Your instructions: Search the entries for the word "real". Copy every line where it turns up.

Material supplied:

_ _ _ _

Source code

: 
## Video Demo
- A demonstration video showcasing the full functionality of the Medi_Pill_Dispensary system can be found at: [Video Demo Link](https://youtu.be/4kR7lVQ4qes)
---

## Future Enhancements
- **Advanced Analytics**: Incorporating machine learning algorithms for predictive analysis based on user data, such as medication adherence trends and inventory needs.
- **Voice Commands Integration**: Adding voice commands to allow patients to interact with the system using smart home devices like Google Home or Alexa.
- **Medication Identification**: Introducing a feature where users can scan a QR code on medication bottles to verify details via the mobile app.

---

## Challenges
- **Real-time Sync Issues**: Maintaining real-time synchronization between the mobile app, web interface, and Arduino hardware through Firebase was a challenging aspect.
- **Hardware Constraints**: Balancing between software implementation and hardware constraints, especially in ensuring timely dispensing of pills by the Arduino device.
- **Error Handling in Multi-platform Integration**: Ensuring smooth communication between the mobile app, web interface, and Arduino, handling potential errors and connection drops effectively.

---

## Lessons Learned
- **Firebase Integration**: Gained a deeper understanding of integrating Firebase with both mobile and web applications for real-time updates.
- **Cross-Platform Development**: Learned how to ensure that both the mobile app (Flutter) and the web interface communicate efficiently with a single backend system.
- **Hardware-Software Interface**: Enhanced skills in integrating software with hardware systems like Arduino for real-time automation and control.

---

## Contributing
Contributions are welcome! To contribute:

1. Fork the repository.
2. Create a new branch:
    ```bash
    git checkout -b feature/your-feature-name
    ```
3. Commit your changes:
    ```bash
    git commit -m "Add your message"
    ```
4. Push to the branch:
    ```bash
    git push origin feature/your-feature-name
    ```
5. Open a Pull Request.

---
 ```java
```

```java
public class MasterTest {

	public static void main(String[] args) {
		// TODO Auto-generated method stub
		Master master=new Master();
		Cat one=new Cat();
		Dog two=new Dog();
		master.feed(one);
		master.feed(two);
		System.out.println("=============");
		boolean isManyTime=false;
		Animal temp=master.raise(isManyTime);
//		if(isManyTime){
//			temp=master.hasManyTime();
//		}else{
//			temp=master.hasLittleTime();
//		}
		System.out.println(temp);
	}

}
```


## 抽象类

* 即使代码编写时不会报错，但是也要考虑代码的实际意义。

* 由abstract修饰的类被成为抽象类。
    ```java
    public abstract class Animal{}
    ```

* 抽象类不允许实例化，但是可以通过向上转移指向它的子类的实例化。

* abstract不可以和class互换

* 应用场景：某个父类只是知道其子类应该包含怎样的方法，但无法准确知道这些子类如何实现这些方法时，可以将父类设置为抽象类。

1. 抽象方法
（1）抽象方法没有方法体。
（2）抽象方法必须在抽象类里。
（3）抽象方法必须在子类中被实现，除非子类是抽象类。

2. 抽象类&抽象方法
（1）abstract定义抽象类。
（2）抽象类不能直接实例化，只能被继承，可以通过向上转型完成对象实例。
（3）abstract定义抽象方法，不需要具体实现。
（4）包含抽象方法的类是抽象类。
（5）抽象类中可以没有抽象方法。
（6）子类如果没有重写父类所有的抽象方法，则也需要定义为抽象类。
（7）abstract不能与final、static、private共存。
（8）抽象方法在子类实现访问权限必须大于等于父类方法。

_ _ _ _

Task response:
- **Real-time Sync Issues**: Maintaining real-time synchronization between the mobile app, web interface, and Arduino hardware through Firebase was a challenging aspect.
- **Firebase Integration**: Gained a deeper understanding of integrating Firebase with both mobile and web applications for real-time updates.
- **Hardware-Software Interface**: Enhanced skills in integrating software with hardware systems like Arduino for real-time automation and control.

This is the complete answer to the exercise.